> _Data records_
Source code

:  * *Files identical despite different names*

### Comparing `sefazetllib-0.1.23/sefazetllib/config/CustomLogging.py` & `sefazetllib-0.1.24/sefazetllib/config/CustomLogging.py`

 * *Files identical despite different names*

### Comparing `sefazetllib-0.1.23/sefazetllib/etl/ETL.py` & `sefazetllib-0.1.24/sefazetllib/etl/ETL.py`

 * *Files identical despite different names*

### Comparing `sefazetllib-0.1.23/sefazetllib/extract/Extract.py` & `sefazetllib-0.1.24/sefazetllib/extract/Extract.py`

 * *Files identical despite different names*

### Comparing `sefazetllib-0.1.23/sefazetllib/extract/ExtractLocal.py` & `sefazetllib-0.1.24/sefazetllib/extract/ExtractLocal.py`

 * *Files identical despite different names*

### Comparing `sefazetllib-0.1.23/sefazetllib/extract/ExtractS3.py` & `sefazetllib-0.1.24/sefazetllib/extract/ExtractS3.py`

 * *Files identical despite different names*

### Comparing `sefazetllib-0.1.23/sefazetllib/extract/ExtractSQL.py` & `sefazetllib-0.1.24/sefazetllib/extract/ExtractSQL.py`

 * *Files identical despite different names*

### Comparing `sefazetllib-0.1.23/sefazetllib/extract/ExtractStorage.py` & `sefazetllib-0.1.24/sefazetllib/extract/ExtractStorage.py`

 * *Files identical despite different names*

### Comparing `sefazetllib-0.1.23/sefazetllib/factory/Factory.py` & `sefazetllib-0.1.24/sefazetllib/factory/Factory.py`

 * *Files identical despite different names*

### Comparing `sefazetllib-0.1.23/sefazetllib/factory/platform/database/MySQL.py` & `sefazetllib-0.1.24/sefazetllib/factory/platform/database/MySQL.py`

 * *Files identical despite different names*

> _What is needed_
Change every "sefazetllib-0.1.24" in the items above to "sefazetllib-0.1.25" and copy out everything else unchanged.

> _Answer to this problem_
Source code

:  * *Files identical despite different names*

### Comparing `sefazetllib-0.1.23/sefazetllib/config/CustomLogging.py` & `sefazetllib-0.1.25/sefazetllib/config/CustomLogging.py`

 * *Files identical despite different names*

### Comparing `sefazetllib-0.1.23/sefazetllib/etl/ETL.py` & `sefazetllib-0.1.25/sefazetllib/etl/ETL.py`

 * *Files identical despite different names*

### Comparing `sefazetllib-0.1.23/sefazetllib/extract/Extract.py` & `sefazetllib-0.1.25/sefazetllib/extract/Extract.py`

 * *Files identical despite different names*

### Comparing `sefazetllib-0.1.23/sefazetllib/extract/ExtractLocal.py` & `sefazetllib-0.1.25/sefazetllib/extract/ExtractLocal.py`

 * *Files identical despite different names*

### Comparing `sefazetllib-0.1.23/sefazetllib/extract/ExtractS3.py` & `sefazetllib-0.1.25/sefazetllib/extract/ExtractS3.py`

 * *Files identical despite different names*

### Comparing `sefazetllib-0.1.23/sefazetllib/extract/ExtractSQL.py` & `sefazetllib-0.1.25/sefazetllib/extract/ExtractSQL.py`

 * *Files identical despite different names*

### Comparing `sefazetllib-0.1.23/sefazetllib/extract/ExtractStorage.py` & `sefazetllib-0.1.25/sefazetllib/extract/ExtractStorage.py`

 * *Files identical despite different names*

### Comparing `sefazetllib-0.1.23/sefazetllib/factory/Factory.py` & `sefazetllib-0.1.25/sefazetllib/factory/Factory.py`

 * *Files identical despite different names*

### Comparing `sefazetllib-0.1.23/sefazetllib/factory/platform/database/MySQL.py` & `sefazetllib-0.1.25/sefazetllib/factory/platform/database/MySQL.py`

 * *Files identical despite different names*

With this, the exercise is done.